Questions from “Of war and sausages: A case-directed review of infant botulism”

  1. Clinical signs consistent with Botulism include all the following except:

a. 
Hypotonia

b. Hyperreflexia

c. 
Opthalmoplegia

d. 
Mydriasis

e. 
Hypertension

 

  1. Botulinum toxin exerts its main disease producing effect via:


a. Blocking noradrenaline release at the neuromuscular junction

b. 
Blocking acetylcholine binding to receptors at the neuromuscular junction

c. 
Causing anterior horn nerve cell damage in the spinal cord

d. 
Blocking acetylcholine release at the neuromuscular junction

e. 
Blocking noradrenaline release at the neuromuscular junction.

 

  1. 
All of the following tests are important for confirming the diagnosis of botulism in a child except:

a. Stool sample for botulinum toxin identification

b. Electromyogram

c. Mouse bioassay with toxin neutralization

d. Stool sample for culture of Clostridium botulinum.

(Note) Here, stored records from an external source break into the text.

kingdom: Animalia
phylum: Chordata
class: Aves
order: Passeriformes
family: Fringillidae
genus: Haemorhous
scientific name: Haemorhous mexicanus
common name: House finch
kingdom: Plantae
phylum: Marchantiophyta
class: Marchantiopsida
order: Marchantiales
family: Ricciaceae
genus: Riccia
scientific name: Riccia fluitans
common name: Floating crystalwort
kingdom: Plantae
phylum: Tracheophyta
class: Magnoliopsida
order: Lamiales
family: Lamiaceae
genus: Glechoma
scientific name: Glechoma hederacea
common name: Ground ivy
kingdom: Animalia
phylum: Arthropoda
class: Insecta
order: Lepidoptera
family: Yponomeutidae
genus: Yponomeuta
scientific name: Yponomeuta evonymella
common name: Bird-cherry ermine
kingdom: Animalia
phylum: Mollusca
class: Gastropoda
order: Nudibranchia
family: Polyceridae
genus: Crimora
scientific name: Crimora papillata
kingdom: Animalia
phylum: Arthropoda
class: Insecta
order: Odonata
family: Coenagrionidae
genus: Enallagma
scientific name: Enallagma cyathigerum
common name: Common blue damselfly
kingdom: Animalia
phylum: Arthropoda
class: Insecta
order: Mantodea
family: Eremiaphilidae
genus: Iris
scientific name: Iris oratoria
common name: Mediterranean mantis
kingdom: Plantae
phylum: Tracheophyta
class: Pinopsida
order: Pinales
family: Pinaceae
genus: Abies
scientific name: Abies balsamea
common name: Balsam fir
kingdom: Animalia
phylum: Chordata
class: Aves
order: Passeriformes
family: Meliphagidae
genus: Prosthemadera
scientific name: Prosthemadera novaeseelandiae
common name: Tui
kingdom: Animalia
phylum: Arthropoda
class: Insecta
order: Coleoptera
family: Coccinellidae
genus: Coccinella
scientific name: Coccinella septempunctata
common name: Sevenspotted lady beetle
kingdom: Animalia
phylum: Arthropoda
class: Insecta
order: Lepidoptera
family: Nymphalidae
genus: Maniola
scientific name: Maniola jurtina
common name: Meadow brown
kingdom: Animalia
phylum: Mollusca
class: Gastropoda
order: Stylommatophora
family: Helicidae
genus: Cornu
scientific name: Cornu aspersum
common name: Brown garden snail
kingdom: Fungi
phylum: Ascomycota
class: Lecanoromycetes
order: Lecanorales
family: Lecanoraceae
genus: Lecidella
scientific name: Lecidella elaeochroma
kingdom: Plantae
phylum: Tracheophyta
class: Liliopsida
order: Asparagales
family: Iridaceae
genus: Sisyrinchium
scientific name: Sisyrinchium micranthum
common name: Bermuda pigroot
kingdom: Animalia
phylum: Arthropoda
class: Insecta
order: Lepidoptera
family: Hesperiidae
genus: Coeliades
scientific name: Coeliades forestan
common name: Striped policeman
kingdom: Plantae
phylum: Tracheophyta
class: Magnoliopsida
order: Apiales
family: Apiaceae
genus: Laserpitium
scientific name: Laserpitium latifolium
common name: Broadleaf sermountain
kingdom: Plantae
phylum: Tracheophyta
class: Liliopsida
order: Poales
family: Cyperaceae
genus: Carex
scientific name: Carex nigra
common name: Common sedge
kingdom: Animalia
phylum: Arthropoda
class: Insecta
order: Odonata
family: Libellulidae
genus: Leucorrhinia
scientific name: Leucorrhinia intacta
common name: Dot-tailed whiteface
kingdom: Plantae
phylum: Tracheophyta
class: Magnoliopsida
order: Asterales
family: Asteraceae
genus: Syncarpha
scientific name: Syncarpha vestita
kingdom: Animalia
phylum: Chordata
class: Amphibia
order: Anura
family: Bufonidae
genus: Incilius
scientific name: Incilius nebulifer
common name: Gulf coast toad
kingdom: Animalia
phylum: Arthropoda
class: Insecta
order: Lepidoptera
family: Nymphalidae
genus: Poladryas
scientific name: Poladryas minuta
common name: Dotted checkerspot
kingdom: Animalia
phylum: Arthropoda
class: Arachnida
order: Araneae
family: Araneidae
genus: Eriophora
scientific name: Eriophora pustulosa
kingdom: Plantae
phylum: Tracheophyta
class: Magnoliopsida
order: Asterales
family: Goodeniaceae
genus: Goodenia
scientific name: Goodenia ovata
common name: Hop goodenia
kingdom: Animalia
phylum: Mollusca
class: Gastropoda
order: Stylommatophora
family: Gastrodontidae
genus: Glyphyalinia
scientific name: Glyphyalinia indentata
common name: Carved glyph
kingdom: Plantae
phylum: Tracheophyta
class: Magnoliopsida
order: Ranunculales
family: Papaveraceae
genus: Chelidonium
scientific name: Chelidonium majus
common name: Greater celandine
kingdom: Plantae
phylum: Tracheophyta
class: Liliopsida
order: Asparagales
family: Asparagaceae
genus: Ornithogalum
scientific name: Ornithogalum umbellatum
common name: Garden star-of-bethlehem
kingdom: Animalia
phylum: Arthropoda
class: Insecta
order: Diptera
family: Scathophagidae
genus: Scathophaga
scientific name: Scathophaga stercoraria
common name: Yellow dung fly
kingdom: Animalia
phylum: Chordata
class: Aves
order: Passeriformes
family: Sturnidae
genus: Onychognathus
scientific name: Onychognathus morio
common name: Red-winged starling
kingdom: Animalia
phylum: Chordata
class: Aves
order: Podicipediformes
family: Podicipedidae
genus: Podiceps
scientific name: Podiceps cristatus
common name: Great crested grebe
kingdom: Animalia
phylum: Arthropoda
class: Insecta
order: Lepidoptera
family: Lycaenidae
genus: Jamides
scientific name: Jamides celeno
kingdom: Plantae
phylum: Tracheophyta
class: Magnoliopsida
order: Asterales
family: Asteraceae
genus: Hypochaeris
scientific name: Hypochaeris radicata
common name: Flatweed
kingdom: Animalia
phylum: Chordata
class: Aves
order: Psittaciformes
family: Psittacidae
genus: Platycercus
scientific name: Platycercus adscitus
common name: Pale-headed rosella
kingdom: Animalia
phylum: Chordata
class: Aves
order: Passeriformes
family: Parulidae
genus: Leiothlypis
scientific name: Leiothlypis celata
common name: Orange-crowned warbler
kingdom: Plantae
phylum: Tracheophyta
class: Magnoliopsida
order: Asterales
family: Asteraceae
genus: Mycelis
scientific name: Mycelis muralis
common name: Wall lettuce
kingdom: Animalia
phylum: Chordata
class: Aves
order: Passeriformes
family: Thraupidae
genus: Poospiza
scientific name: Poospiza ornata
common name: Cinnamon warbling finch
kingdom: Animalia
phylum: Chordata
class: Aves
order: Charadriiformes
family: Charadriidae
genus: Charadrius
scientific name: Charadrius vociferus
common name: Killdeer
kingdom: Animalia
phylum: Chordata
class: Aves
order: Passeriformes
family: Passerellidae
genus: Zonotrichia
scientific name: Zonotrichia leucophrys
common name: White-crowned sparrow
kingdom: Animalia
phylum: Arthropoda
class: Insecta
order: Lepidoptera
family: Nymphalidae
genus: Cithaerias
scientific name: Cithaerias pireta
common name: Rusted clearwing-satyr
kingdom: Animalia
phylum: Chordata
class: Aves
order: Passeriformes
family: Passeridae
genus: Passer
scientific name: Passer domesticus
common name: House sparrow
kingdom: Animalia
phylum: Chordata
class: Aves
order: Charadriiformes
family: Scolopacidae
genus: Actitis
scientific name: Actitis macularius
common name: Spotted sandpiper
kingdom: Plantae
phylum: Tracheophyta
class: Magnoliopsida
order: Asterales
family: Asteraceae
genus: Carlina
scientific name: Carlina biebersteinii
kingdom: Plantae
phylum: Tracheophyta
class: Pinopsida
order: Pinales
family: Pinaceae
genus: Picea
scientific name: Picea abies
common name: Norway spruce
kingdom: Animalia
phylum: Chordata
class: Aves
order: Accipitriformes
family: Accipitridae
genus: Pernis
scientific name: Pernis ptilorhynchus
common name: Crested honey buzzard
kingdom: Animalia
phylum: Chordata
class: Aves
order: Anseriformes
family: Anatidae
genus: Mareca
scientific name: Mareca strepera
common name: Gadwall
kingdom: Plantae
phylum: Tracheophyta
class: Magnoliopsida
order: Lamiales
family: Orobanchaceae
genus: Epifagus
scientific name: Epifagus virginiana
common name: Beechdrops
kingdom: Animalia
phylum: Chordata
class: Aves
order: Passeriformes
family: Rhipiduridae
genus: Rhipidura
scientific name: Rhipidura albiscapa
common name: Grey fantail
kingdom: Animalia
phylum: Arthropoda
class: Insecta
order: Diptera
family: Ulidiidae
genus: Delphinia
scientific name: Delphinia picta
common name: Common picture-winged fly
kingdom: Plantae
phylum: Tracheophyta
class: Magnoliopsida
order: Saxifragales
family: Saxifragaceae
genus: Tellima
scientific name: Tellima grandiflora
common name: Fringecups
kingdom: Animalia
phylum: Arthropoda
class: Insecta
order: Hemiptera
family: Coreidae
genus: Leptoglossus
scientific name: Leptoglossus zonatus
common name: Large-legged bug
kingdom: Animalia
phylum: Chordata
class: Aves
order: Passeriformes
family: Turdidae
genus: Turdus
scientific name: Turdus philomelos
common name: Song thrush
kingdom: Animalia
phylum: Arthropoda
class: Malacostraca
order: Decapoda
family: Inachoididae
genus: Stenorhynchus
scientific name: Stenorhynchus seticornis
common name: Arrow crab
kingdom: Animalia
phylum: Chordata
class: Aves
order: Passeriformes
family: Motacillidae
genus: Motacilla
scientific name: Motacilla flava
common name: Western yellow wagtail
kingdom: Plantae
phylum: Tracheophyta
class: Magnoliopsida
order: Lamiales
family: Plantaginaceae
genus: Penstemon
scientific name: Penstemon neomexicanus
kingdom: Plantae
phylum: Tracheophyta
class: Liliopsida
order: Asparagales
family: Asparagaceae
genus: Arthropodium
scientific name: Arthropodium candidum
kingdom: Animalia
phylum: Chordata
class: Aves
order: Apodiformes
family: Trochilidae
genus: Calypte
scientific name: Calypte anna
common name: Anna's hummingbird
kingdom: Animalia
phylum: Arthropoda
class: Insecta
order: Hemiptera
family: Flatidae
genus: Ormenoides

e. Magnetic resonance imaging of the brain and spinal cord

References:

  1. Centers for Disease Control and Prevention. (2012). National Botulism Surveillance Overview. Retrieved fromhttp://www.cdc.gov/ncezid/dfwed/PDFs/bot-overview_508c.pdf
  2. Arnon SS, Schechter R, Maslanka SE, Jewell NP, Hatheway CL. Human botulism immune globulin for the treatment of infant botulism. Engl. J. Med. 2006; 354: 462–471.
  3. Schmidt RD, Schmidt TW. Infant botulism: a case series and review of the literature. J Emerg Med 1992;10:716.
  4. Brown N. Desai S. Infantile Botulism: A Case Report and Review. Research Article. J Emerg Med December 2013;45;842-845.
  5. Cox N, Hinkle. Infant R. Infant botulism. Am Fam Physician 2002;65;1388–1392.
  6. BarnesM, BrittonP, Singh-Grewal D. Of war and sausages: A case-directed review of infant botulism. Journal of Pediatrics and Child Health. 2013;49, E232–E234.